(Beginning of Recorded data)

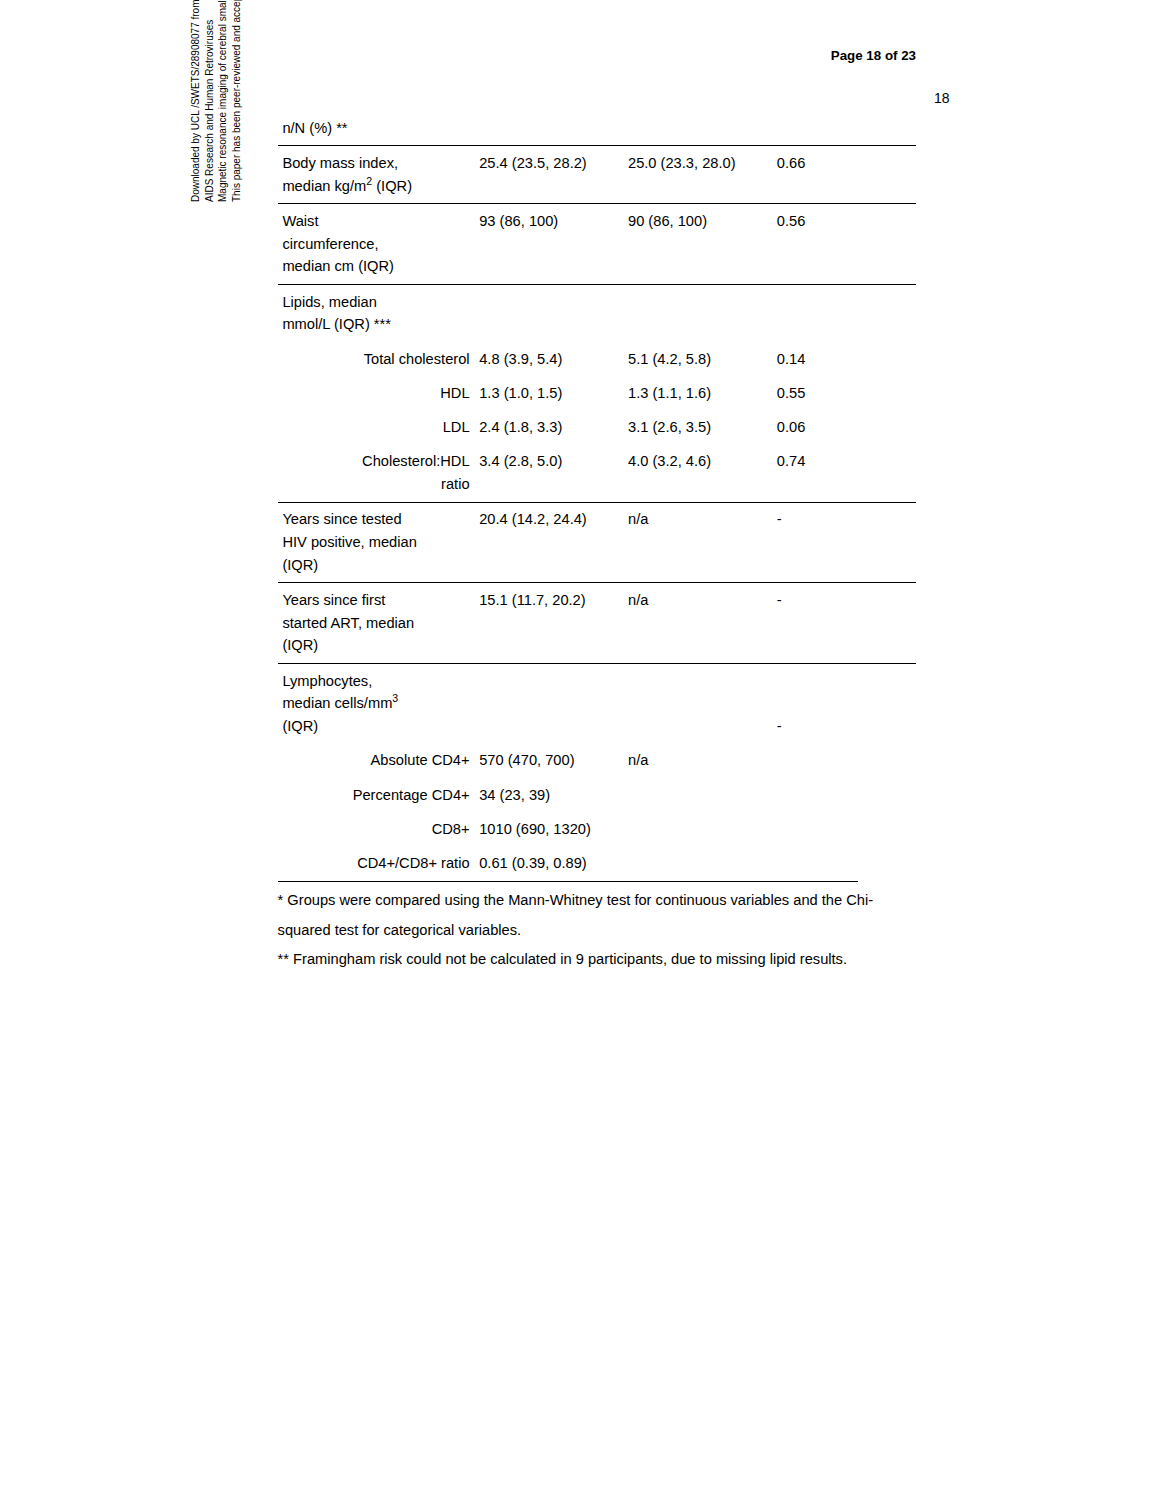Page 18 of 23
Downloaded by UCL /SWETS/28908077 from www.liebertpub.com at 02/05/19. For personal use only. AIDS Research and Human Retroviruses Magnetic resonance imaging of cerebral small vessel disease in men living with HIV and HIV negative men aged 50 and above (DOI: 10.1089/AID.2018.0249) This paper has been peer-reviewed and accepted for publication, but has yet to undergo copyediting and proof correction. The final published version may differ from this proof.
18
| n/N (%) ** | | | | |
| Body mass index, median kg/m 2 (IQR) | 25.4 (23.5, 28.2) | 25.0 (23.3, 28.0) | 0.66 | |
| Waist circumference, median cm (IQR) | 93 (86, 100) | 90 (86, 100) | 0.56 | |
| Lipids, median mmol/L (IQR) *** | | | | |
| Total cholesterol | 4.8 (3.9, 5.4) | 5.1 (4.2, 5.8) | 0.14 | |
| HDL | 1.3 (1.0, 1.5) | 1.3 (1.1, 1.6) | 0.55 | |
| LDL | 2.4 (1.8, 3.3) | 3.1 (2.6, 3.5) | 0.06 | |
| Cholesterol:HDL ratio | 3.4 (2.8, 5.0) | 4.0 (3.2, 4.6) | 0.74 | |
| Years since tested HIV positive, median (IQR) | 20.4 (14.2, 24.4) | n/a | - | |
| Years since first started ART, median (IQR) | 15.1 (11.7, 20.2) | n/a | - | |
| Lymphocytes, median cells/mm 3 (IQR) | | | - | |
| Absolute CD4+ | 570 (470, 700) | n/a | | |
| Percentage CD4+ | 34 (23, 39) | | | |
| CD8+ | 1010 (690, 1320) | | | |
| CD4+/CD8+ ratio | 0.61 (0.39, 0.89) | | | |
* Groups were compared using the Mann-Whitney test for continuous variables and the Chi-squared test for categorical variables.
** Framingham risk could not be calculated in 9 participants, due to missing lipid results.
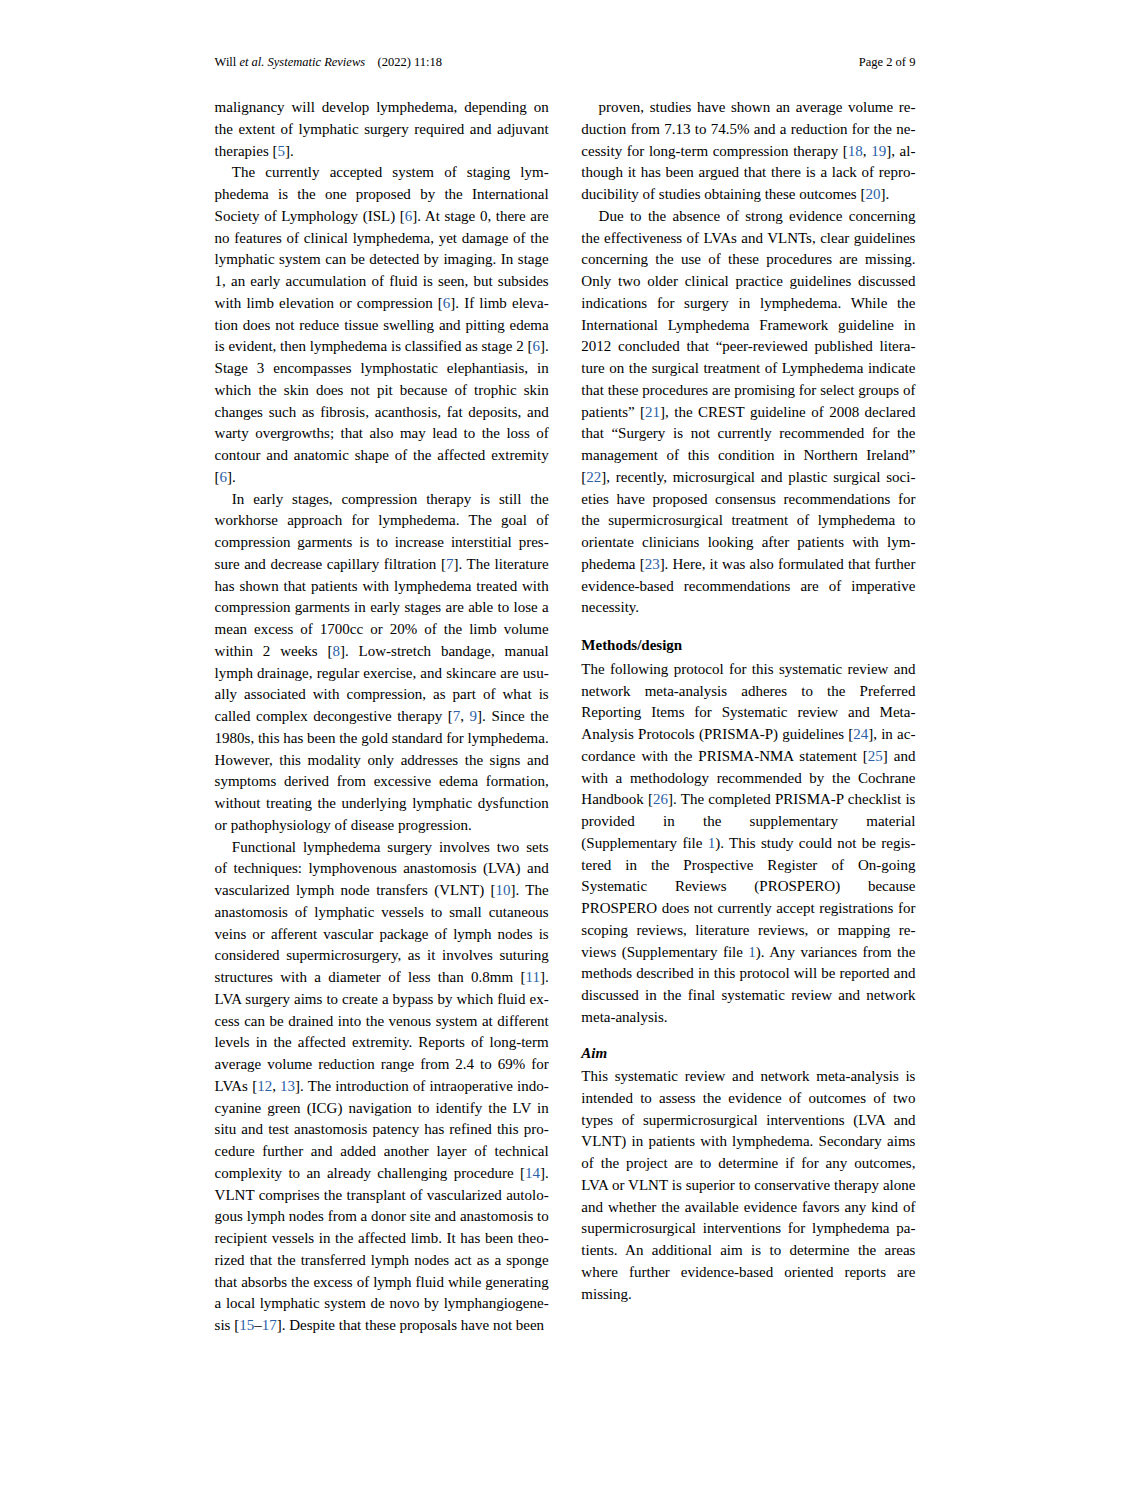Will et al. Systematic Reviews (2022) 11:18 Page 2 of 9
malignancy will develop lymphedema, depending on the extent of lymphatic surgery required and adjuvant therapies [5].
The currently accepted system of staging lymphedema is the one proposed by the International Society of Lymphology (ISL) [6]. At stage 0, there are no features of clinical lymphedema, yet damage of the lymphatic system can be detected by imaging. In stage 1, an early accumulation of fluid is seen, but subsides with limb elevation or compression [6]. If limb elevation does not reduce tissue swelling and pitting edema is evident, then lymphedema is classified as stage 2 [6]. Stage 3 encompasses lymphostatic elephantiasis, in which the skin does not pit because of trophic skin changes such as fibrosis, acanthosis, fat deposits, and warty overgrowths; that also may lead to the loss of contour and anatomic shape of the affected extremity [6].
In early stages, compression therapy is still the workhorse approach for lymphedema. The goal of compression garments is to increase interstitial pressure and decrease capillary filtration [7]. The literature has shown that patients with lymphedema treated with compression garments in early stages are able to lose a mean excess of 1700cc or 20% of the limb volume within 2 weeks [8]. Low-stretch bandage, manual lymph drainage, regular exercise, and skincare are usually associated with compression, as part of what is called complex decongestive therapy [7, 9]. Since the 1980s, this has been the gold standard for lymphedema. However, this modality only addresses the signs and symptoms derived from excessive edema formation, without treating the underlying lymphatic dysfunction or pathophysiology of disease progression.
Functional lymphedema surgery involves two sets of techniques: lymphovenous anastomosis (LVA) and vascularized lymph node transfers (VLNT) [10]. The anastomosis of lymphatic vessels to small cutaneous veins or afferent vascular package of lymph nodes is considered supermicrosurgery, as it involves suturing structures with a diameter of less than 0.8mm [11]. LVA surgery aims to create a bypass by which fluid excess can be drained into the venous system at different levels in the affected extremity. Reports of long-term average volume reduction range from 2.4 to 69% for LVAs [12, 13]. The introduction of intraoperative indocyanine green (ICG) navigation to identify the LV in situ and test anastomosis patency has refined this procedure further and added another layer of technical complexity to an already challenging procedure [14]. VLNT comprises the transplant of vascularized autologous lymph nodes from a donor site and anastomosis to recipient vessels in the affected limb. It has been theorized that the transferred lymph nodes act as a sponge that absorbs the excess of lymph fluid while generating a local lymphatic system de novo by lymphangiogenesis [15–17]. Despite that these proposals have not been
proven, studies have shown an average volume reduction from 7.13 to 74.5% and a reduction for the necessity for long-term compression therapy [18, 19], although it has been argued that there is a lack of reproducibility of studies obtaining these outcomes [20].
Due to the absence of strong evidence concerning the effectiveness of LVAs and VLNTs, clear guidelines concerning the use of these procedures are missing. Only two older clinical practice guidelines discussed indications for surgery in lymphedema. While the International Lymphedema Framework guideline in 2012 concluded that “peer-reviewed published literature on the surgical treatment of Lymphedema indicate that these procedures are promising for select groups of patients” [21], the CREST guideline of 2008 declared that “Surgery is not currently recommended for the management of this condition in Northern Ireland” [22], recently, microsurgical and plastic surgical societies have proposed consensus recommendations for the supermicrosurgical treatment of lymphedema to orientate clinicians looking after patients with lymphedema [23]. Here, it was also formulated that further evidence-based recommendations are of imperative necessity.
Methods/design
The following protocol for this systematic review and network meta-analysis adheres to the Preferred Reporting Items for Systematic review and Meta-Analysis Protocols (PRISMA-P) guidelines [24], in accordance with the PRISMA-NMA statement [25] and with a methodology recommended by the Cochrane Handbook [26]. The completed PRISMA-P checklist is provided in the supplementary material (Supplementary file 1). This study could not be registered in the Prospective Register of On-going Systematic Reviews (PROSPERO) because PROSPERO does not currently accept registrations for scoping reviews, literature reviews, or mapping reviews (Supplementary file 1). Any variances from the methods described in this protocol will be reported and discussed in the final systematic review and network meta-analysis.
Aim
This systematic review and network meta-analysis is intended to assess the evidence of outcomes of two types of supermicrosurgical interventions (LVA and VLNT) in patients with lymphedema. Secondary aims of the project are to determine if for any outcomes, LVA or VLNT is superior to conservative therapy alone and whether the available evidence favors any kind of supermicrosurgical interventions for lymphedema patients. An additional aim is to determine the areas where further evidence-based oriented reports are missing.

(End of Recorded data)

**What is expected:**
Go through the listing, and whenever a line contains the string "median", copy that line.

**Answer to this task:**
| Body mass index, median kg/m 2 (IQR) | 25.4 (23.5, 28.2) | 25.0 (23.3, 28.0) | 0.66 | |
| Waist circumference, median cm (IQR) | 93 (86, 100) | 90 (86, 100) | 0.56 | |
| Lipids, median mmol/L (IQR) *** | | | | |
| Years since tested HIV positive, median (IQR) | 20.4 (14.2, 24.4) | n/a | - | |
| Years since first started ART, median (IQR) | 15.1 (11.7, 20.2) | n/a | - | |
| Lymphocytes, median cells/mm 3 (IQR) | | | - | |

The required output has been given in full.